Hi Littlepom.. thanks for your always so very helpful advice.. I've been colonised for quite a long time before (years) and read that it never goes away but then one of my tests revealed it to absent so I was hoping like we do that if I tried to nip my infections in the bud it would stay away 🫡but no such luck ... it reappeared it was either that or Aspergillus ,.. I'm usually treated with IV antibiotics at home, but a new crew of consultants, junior doctors and physios have appeared and I guess unlike the old professionals they like to prove themselves to be super efficient and try something different.. so this time it's nebulising Ceftazidime... last time it was Meropenem, and my body is reacting ... usually feeling a bit lightheaded, gripey tummy etc... I admit the ceft seems to be quite effective but ugh the smell and the taste 😑
How did you stand this yucky treatment for 15 years ? There's me thinking it's a new thing they're trying ..
I'm being a bit naughty and adding 1 extra ml of the water because just adding 3ml to 1m of Ceftazidime chokes me .. at least its a bit more bearable ...
Thanks to you Im readily informed that it's been tried before
I'd much rather see the older consultants whereby if I thought I had an infection ... I took the test and if I proved to have Pseudomonas and felt a bit poorly they would see me, do bloods etc then send me home with IV treatment... I mean that's usually 2 different meds too .. usually Ceftazidime plus one other ..
I'm hoping this works quick because I can't see myself spending years doing this ..
Pseudo doesn't always show up on lab tests because the numbers are too low and the tests aren't sensitive enough. Believe me, it is always lurking. New doctors have got everything back to front. Your more experienced docs were right and your IV treatment correct.Nebulising is to keep numbers down after IV and hopefully preventing the numbers increasing again but is not effective enough to get them down in the first place. Nebulising is meant to be a long term treatment. These supposed consultants are not experts in bronch. They have too little experience or training in it. No wonder it tastes horrible. It should be nebulised with 5ml saline, not water. 1ml is ridiculous and not diluting it enough. I think that you need to educate these whipper snappers as I have had to do with various doctors during my recent 12 week stay in hospital due to 4 pneumothorax.
Don't forget that the most important thing is to empty your lungs fastidiously every day to deprive the pseudo of the warm wet environment that it likes to breed in.
Omg Littlepom. ❤️ What would we do without you? I did think it a bit odd and unbelievable that they would expect us to tolerate this so easily... I did think that maybe he was a little bit annoyed with me for previously refusing to take Ciprofloxacin, even though the lovely nurse tried to reassure me its a smaller dose .. because I tell every single doctor don't even think about giving me Ciprofloxacin because when previously given it I took just one tablet and my legs went from underneath me I was sick from mouth and bum and was dizzy as he'll I actually thought I was dying .. so no I'm not even taking a little smithereen of it.., I'm just looking at my box of 'water for injections' 5ml .... instructions are use 3ml reconstitute each 1g vial of Ceftazidime TWICE a day... its a bit worrying they can get that so wrong ...
#####
Things to do ::
[A] Reproduce the passage of the forum thread from "Thanks to you" up to and including "one other ..".
[B] Summarize the forum thread in two sentences.
[C] Answer these questions from the forum thread, each on its own line:
(i) Which drug was nebulised the time before Ceftazidime?
(ii) How long was the recent hospital stay mentioned in the reply, and what was it due to?
(iii) What do the instructions on the box of water for injections say?
Use only the forum thread to answer.

Given data ::
#####
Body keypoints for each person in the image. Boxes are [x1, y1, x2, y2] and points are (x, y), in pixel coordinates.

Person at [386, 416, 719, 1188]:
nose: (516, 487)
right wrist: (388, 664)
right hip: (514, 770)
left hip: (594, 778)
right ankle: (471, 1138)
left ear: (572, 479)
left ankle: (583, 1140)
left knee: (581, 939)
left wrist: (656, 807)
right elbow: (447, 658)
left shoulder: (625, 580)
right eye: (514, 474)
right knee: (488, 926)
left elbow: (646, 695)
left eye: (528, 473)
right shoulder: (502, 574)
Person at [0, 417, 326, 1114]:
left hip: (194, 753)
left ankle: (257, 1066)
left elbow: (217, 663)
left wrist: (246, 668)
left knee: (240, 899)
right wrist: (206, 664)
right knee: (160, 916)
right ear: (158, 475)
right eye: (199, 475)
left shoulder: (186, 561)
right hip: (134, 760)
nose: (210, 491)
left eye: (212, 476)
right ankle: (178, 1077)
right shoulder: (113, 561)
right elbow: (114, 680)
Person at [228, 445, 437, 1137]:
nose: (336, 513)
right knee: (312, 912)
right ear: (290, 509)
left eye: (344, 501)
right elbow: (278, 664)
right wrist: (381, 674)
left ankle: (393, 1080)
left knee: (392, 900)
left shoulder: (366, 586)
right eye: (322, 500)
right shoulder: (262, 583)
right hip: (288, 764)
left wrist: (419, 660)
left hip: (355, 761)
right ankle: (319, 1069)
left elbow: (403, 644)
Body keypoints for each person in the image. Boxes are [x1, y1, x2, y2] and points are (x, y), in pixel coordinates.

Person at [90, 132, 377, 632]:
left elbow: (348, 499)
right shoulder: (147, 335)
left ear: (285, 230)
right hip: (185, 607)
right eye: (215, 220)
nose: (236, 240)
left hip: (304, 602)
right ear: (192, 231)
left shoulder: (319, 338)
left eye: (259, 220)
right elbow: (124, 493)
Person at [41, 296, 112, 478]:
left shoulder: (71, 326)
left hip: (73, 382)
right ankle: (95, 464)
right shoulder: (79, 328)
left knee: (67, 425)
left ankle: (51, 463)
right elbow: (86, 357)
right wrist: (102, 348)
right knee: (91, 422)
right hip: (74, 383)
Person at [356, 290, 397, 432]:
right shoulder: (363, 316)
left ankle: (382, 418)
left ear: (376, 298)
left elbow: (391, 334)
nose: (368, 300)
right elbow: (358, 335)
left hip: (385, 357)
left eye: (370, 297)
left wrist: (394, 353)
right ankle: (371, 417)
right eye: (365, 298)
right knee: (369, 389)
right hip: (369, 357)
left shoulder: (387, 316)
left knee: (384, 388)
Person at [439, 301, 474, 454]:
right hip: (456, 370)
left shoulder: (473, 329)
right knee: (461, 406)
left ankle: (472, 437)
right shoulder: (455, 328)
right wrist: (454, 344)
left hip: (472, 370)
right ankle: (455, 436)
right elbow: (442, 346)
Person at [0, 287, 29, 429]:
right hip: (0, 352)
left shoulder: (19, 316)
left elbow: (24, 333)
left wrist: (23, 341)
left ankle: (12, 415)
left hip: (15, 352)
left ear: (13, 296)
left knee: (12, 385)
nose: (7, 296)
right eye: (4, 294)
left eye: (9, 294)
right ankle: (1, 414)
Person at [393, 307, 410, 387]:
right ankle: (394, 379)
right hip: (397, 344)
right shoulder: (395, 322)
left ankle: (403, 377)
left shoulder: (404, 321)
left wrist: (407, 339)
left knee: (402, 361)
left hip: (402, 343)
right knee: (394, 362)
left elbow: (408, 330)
#####
Responses ::
[A]
Thanks to you Im readily informed that it's been tried before
I'd much rather see the older consultants whereby if I thought I had an infection ... I took the test and if I proved to have Pseudomonas and felt a bit poorly they would see me, do bloods etc then send me home with IV treatment... I mean that's usually 2 different meds too .. usually Ceftazidime plus one other ..

[B] A patient who is usually treated with IV antibiotics at home has been put on nebulised Ceftazidime by a new set of doctors and finds its smell, taste and effects on the body hard to bear. A reply explains that nebulising is meant to keep Pseudomonas numbers down after IV treatment rather than bring them down in the first place, says Ceftazidime should be nebulised with 5ml saline instead of water, and stresses emptying the lungs every day.

[C]
(i) Meropenem.
(ii) It lasted 12 weeks and was due to 4 pneumothorax.
(iii) Use 3ml to reconstitute each 1g vial of Ceftazidime twice a day.